The solution isn’t to place our trust in our ability to place our trust in Christ – the solution IS Christ and that’s different. Because if the problem is that we place our trust in things that fail us, in things that can be taken away, then know this: there is and has always been and will always be something that cannot be taken away. That will not fail us. As the prophet Isaiah reminds us,

The grass withers, the flower fades: but the word of our God shall stand forever.

The word made flesh will stand forever.

So every time we bottom out – every time our own solutions to our own problems just create more problems, every time we find our selves in our own version of detox or passed out in our own version of a snow bank next to the neighbor’s flowerbed – every time our me-based solutions to our me-based problems fades away know that God will stand forever. God is there in the detox and in the snow-bank, our rock, our salvation, loving us back to life. Every time we fail and bottom out, remember that God resurrects the dead, that where 2 or more screw ups are gathered Jesus is with us, that the crucified and risen Lord of life came to same sinners, that the word of God made flesh that will stand forever and that he came not for the well but for the sick, that in him there is a power and a peace that passes our understanding, that passes the trust we put in idols, that passes our solutions to our problems, that passes our attempts to trust anything else as much.

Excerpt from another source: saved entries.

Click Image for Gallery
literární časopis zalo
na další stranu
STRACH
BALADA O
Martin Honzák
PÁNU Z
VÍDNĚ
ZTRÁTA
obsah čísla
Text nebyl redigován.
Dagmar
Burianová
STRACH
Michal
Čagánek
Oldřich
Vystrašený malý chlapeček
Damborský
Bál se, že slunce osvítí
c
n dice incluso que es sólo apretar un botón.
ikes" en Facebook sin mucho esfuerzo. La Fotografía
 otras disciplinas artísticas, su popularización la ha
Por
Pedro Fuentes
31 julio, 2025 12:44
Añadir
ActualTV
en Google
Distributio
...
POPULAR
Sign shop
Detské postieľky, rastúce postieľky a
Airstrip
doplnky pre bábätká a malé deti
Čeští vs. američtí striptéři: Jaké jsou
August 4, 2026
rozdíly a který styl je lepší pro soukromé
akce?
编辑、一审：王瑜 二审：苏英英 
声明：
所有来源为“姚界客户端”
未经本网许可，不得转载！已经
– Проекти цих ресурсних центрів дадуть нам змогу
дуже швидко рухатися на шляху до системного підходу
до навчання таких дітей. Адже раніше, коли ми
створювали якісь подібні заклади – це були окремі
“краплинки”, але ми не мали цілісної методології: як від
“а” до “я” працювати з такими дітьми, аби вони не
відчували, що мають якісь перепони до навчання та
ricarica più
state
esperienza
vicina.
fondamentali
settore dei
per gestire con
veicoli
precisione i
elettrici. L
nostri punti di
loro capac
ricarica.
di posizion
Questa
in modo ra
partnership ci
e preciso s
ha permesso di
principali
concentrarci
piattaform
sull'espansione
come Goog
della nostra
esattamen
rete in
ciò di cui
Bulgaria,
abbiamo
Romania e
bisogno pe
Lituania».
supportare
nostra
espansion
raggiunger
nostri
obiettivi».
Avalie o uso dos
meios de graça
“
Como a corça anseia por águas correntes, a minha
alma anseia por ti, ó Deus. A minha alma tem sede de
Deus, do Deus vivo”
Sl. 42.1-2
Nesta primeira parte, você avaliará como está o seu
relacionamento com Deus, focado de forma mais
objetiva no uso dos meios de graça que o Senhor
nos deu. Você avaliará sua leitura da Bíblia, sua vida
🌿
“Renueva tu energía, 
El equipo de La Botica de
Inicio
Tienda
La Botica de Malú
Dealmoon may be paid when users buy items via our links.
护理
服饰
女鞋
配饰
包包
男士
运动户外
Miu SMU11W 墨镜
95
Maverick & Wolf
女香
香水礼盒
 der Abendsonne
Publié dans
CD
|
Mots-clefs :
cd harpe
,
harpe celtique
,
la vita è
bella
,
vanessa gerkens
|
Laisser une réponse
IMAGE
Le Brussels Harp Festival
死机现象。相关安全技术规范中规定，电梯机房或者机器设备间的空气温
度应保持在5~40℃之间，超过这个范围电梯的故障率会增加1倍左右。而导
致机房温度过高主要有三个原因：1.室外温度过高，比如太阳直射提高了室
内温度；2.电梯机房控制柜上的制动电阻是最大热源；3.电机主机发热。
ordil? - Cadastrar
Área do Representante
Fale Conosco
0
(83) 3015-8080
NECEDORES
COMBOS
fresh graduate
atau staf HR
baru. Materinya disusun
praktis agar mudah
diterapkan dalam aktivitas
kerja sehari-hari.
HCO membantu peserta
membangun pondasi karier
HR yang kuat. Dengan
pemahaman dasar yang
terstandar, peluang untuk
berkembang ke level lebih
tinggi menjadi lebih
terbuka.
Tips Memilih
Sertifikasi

So we offer no me-based solutions here. Not if we preach Christ and him crucified. Then you know what we have to offer instead? Divine foolishness. The kind that says that if you want to save your life you will lose it and if you lose your life you will find it.

Because as Paul (kind of) says, the cross is foolishness to those whose own solutions are still working for them, but to the weak and the cynical and the socially awkward and the gays and those injured by religion and the parentless and the unemployed and the alcoholics Christ crucified – the foolishness of God – is life in a way that our own solutions can never be. In a way that more status, and more degrees and more financial security can never be….in a way that pills and alcohol and gambling and people pleasing a carbohydrates and crossfit can never be. To preach the foolishness of Christ crucified is to say the cross is enough. *So we can let go of thinking ourselves and our solutions so wise.  And we can also, however meagerly, let go of our idols to more and more feel the embrace of the one who calls us to come witness and taste the divine foolishness which is nothing more than this: love and mercy are stronger than fear and control.  It is a foolish lesson we will spend this life and the life eternal learning. Because in the world according to God that’s how things work.

 

 

 

*I thank my friend Justin Nickel for these last lines. There are many sermons over the years that he has helped me figure out. Couldn’t ask for a better conversation partner/little brother.